No, although RNA fragments of SARS-CoV-2 were detected in blood of symptomatic COVID-19 patients, this does not mean that the virus is viable/infectious. In general, respiratory viruses are not known to be transmitted by blood transfusion. Blood centers should have routine blood donor screening measures in place to prevent individuals with respiratory symptoms or fever from donating blood. As precautionary measures, blood centers might encourage self-deferral of those with travel history to an COVID-19 affected country in the previous 14 days, or of those who have been diagnosed with COVID-19 or are close contact with a confirmed COVID-19 case.
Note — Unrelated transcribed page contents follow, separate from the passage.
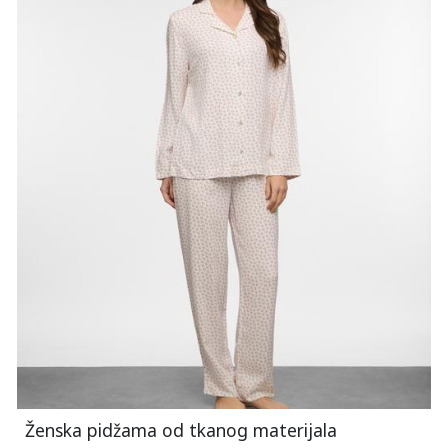
Ženska pidžama od tkanog materijala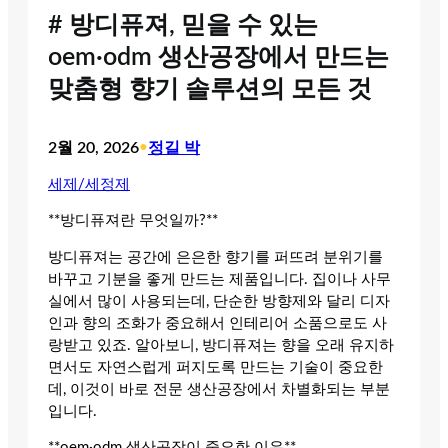
# 방디퓨져, 믿을 수 있는
oem·odm 생산공장에서 만드는
맞춤형 향기 솔루션의 모든 것
2월 20, 2026
•
정길 박
세제/세정제
**방디퓨져란 무엇일까?**
방디퓨져는 공간에 은은한 향기를 퍼뜨려 분위기를
바꾸고 기분을 좋게 만드는 제품입니다. 집이나 사무
실에서 많이 사용되는데, 단순한 방향제와 달리 디자
인과 향의 조화가 중요해서 인테리어 소품으로도 사
랑받고 있죠. 알아보니, 방디퓨져는 향을 오래 유지하
면서도 자연스럽게 퍼지도록 만드는 기술이 중요한
데, 이것이 바로 전문 생산공장에서 차별화되는 부분
입니다.
**oem·odm 생산공장이 중요한 이유**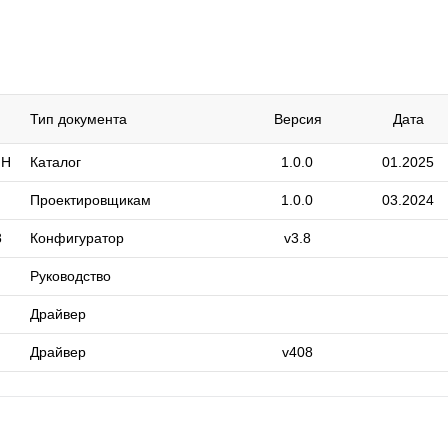
Тип документа
Версия
Дата
 H
Каталог
1.0.0
01.2025
Проектировщикам
1.0.0
03.2024
8
Конфигуратор
v3.8
Руководство
Драйвер
Драйвер
v408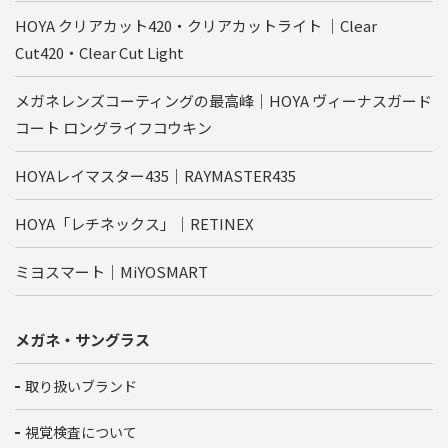
HOYA クリアカット420・クリアカットライト ｜Clear
Cut420・Clear Cut Light
メガネレンズコーティングの最高峰｜HOYA ヴィーナスガード
コート ロングライフコウキン
HOYAレイマスター435｜RAYMASTER435
HOYA「レチネックス」｜RETINEX
ミヨスマート｜MiYOSMART
メガネ・サングラス
取り扱いブランド
視覚検査について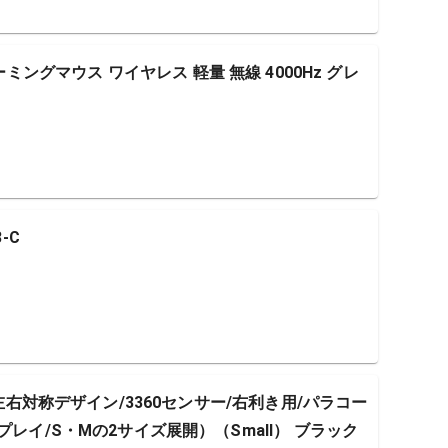
4K ゲーミングマウス ワイヤレス 軽量 無線 4000Hz グレ
-C
（左右対称デザイン/3360センサー/右利き用/パラコー
プレイ/S・Mの2サイズ展開）（Small） ブラック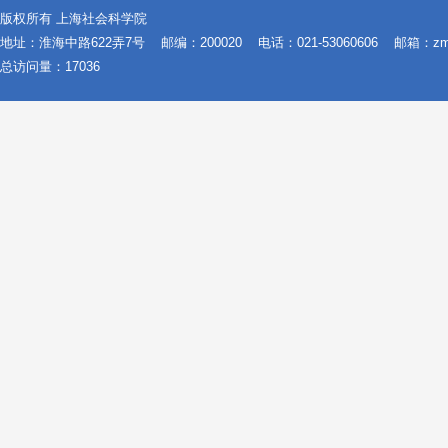
版权所有 上海社会科学院
地址：淮海中路622弄7号
邮编：200020
电话：021-53060606
邮箱：zms@
总访问量：
17036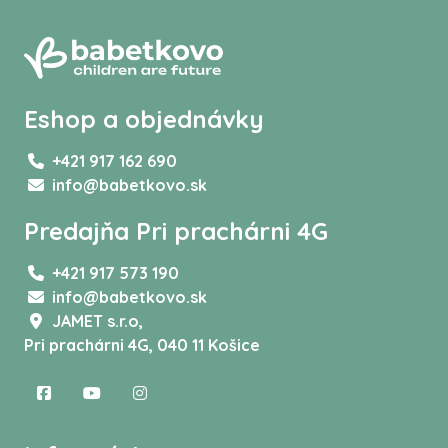
Eshop a objednávky
+421 917 162 690
info@babetkovo.sk
Predajňa Pri prachárni 4G
+421 917 573 190
info@babetkovo.sk
JAMET s.r.o,
Pri prachárni 4G, 040 11 Košice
4.Are boots, impermeable aprons, or coverall suits required as routine personal protective equipment (PE) for healthcare workers (HCW) caring for patients with suspected or confirmed 2019-nCoV infection?
No. Current WHO guidance for HCW caring for suspected or confirmed 2019-nCoV acute respiratory disease patients recommends the use of contact and droplet precautions, in addition to standard precautions which should always be used by all HCW for all patients. In terms of PPE, contact and droplet precautions include wearing disposable gloves to protect hands, and clean, non-sterile, long-sleeve gown to protect clothes from contamination, medical masks to protect nose and mouth, and eye protection (e.g., goggles, face shield), before entering the room where suspected or confirmed 2019-nCoV acute respiratory disease patients are admitted. Respirators (e.g. N95) are only required for aerosol generating procedures.
5.Can disposable medical face masks be sterilized and reused?
No. Disposable medical face masks are intended for a single use only. After use they should be removed using appropriate techniques (i.e. do no touch the front, remove by pulling the elastic ear straps or laces from behind) and disposed of immediately in an infectious waste bin with a lid, followed by hand hygiene.